EXTRACT
========================

Before 1997, the OGR was consistently greater than 8, with the exception of a few months, most notably in late 1993 and early 1994. The OGR first dropped below 7 for an extended period in early 1998, beginning a notoriously bad time for gas processing.

Since 1998, the ratio has continued its long-term decline, occasionally reaching 8 or greater, and it continues to find new lows. During the last 60 months, the OGR averaged 6.9. In contrast, the average value of 7.8 in 2002 was good. The processing margin's relative health last year was obliterated by the bull market for gas, which squeezed the OGR to 5.4 in the first half of 2003.

High-priced gas

For keep-whole processing—in which the producer receives full-btu value for gas at the delivery point and the processor gets the NGL upgrade, if any—the greatest problem is high-priced gas. With a peak monthly average of $6.65/MMbtu in February, gas did not dip below $5.00/MMbtu in the first half of 2003.

It got to this level as a result of persistently strong demand throughout 2002, prompted in part by $2.50-3.50/MMbtu gas prices until September 2002.

The strong demand going into the winter combined with a new influence—apparent tightness of gas supply—driven by less drilling activity, lower initial production rates, and higher initial decline rates for many of the newly drilled gas wells.

A new 28-week gas storage season (Apr. 12-Oct. 24) is now under way; the US Energy Information Administration's weekly gas report has provided clues about the likely trajectory of gas prices.

Beginning in Week 7 of the storage season (week ending May 30), the weekly addition to storage hit 114 bcf. The following week established a new record of 125 bcf, prompting a 60¢ drop in near-month gas on the Nymex.

Despite the extraordinarily high weekly buildups through June, however, gas prices held at higher than the $5.00/MMbtu level until the week of July 16.

The last time gas prices were at comparable levels was in 2001. The weekly inventory build hit 105 bcf on Apr. 27, 2001, and averaged 103 bcf/week for the 12 weeks through July 13. In response, gas prices fell steadily for the entire year.

Last year, in contrast, the weekly build exceeded 90 bcf only twice and averaged 71 bcf/week in the same 12 weeks that 2001 had its big build.

A combination of increased drilling and supply and decreased demand that resulted from higher prices led to the 2003 build rate.

With 2003 weekly storage builds now slightly ahead of the 2001 rate, gas prices may follow a downward trajectory through the end of storage season. Whether this comes true, many industry observers accept that the gas market has reached a new pricing plateau.

Gas-contract design

The long-term erosion and occasional disappearance of processing margins have accelerated the movement away from keep-whole contract design. Major gas processing companies have sustained an effort to reform the processing terms in gas contracts to reflect the narrowed or nonexistent long-term processing margins.

========================

GIVEN INFORMATION
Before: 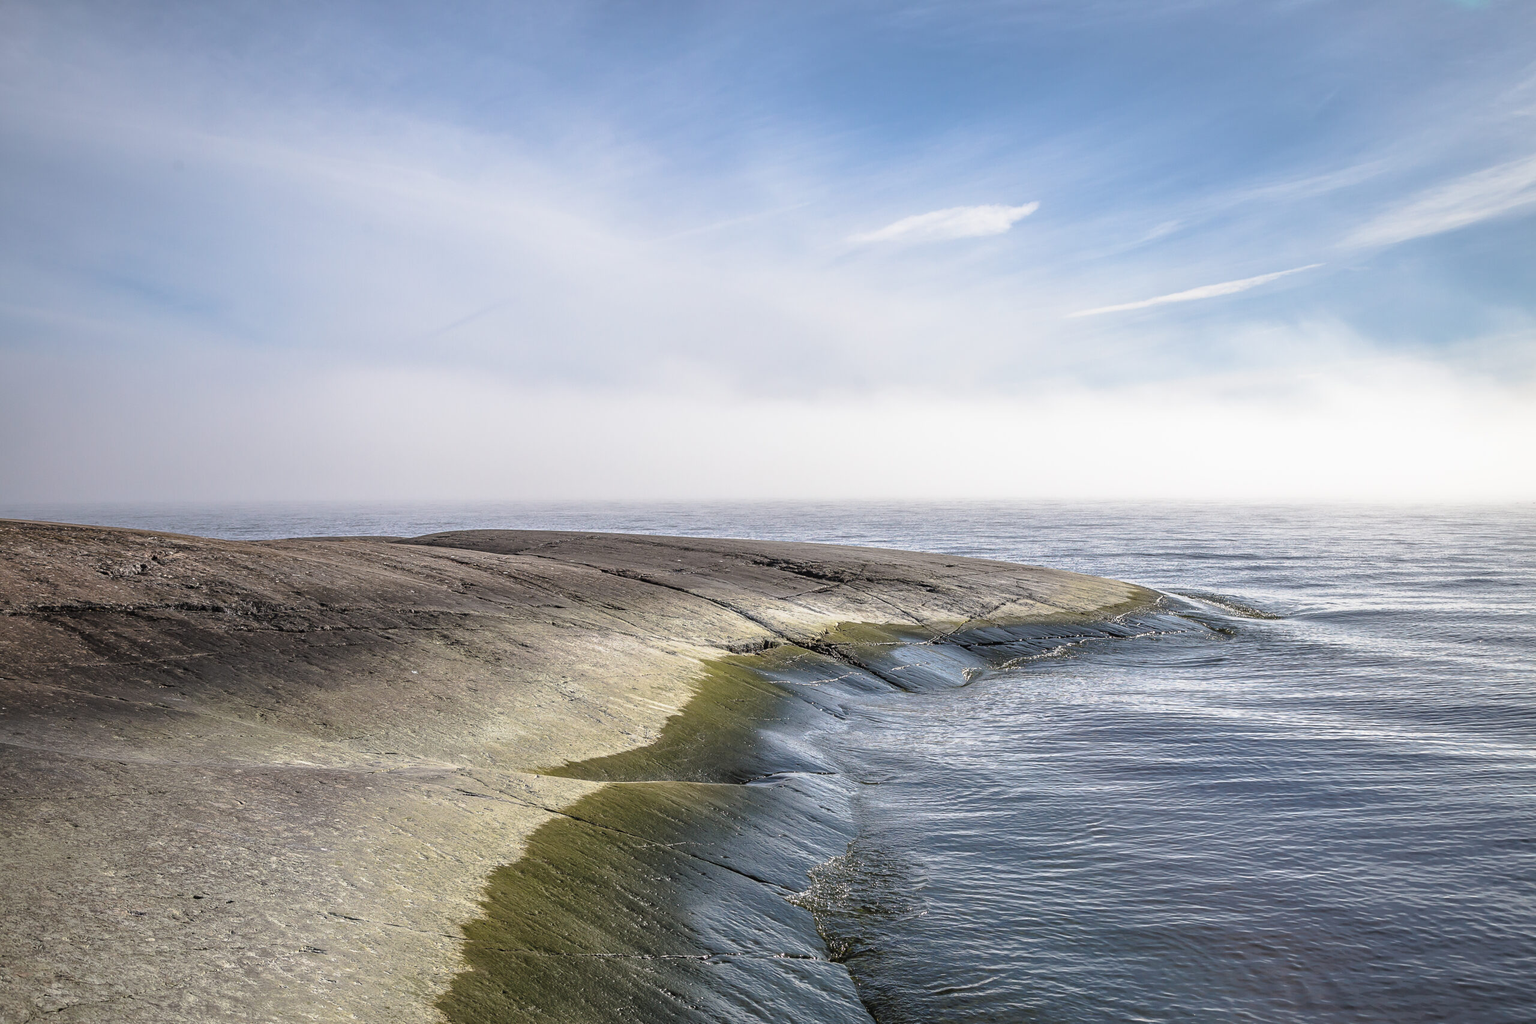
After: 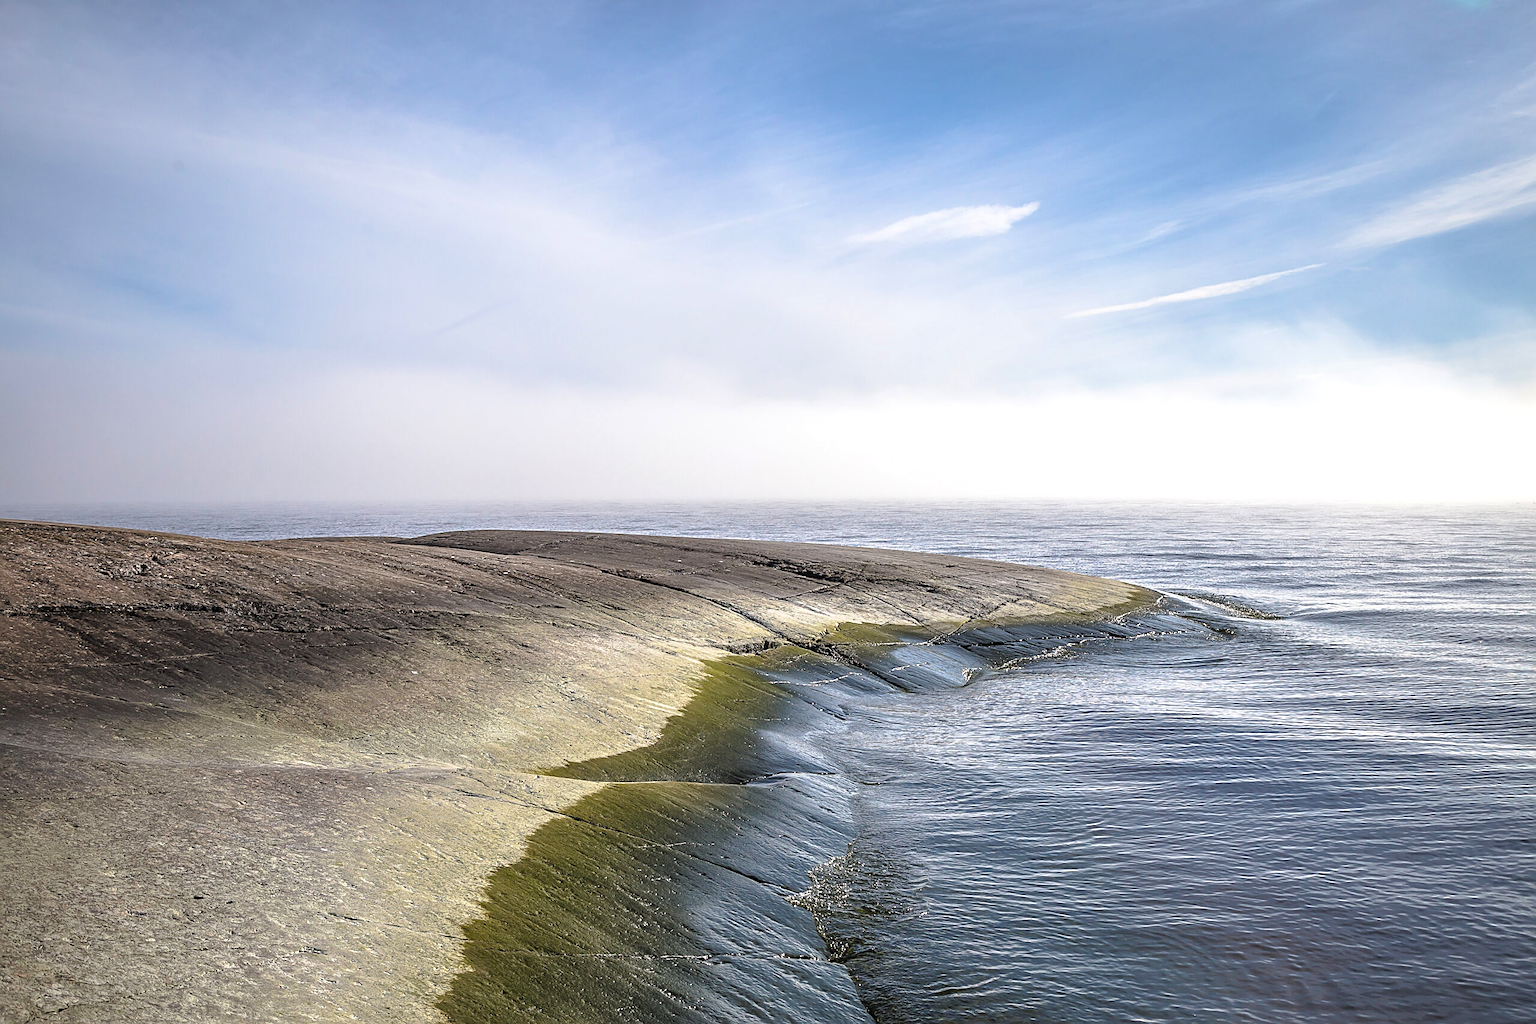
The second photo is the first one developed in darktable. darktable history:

========================

WHAT TO WORK ON
**a)** In the gas processing text, what was the peak monthly average gas price in February?
**b)** Reproduce the part of the gas processing text starting at "Despite the extraordinarily" and ending at "of July 16.", swapping "weekly buildups" for "weekly injections".
**c)** Write the next part of the gas processing text, picking up after its final sentence.

ANSWERS
**a)** $6.65/MMbtu

**b)**
Despite the extraordinarily high weekly injections through June, however, gas prices held at higher than the $5.00/MMbtu level until the week of July 16.

**c)**
In the course of this contract reformation process, three tiers of gas contracts, correlating chiefly with the richness of the gas, have emerged:

Top tier: rich gas with more than 4 GPM (gal of NGL/Mcf). Gas of this quality is mainly associated gas from oil wells. Rich-gas producing regions like the Permian basin and the central fairway of Oklahoma are where percent-of-proceeds contracts started and where they now predominate.

Producers may have been willing to part with a share of NGLs and gas in these areas because revenues from those products are relatively small compared to oil revenues. Also, the high cost of the low-pressure gathering service required for these wells is often included in the gas contracts.

Bottom tier: lean gas with less than 2 GPM and offshore often less than 1 GPM. Much processing, particularly ethane and propane extraction, is discretionary in these regions and agreements often do not require either party to process when it is uneconomical.

When the keep-whole margin disappeared, pipelines in Louisiana would often accept unprocessed gas streams. The pipelines could ignore the btu specification because they could blend the slightly off-spec 1,050-1,070 btu raw Louisiana gas with large volumes of on-spec gas from Texas.

Middle Tier: 3 GPM gas is the benchmark in the middle tier, which extends roughly 2.5-3.5 GPM. This is where processors have had the greatest difficulty in restructuring contracts away from a keep-whole basis. Gas in some of the best gas areas—San Juan basin, New Mexico and Colorado, Hugoton field, Kansas, Laredo Lobo field, Texas, East Texas—falls precisely in this middle zone.

Two factors make the conversion process difficult in these areas.

First, processing has historically provided a value upgrade most of the time. When ethane margins cycled downward, margins on propane and heavier NGLs continued to provide an upgrade.

Second, most middle-tier gas comes from gas wells. The processing upgrade on this gas is an integral part of well economics when gas prices are low and margins are strong.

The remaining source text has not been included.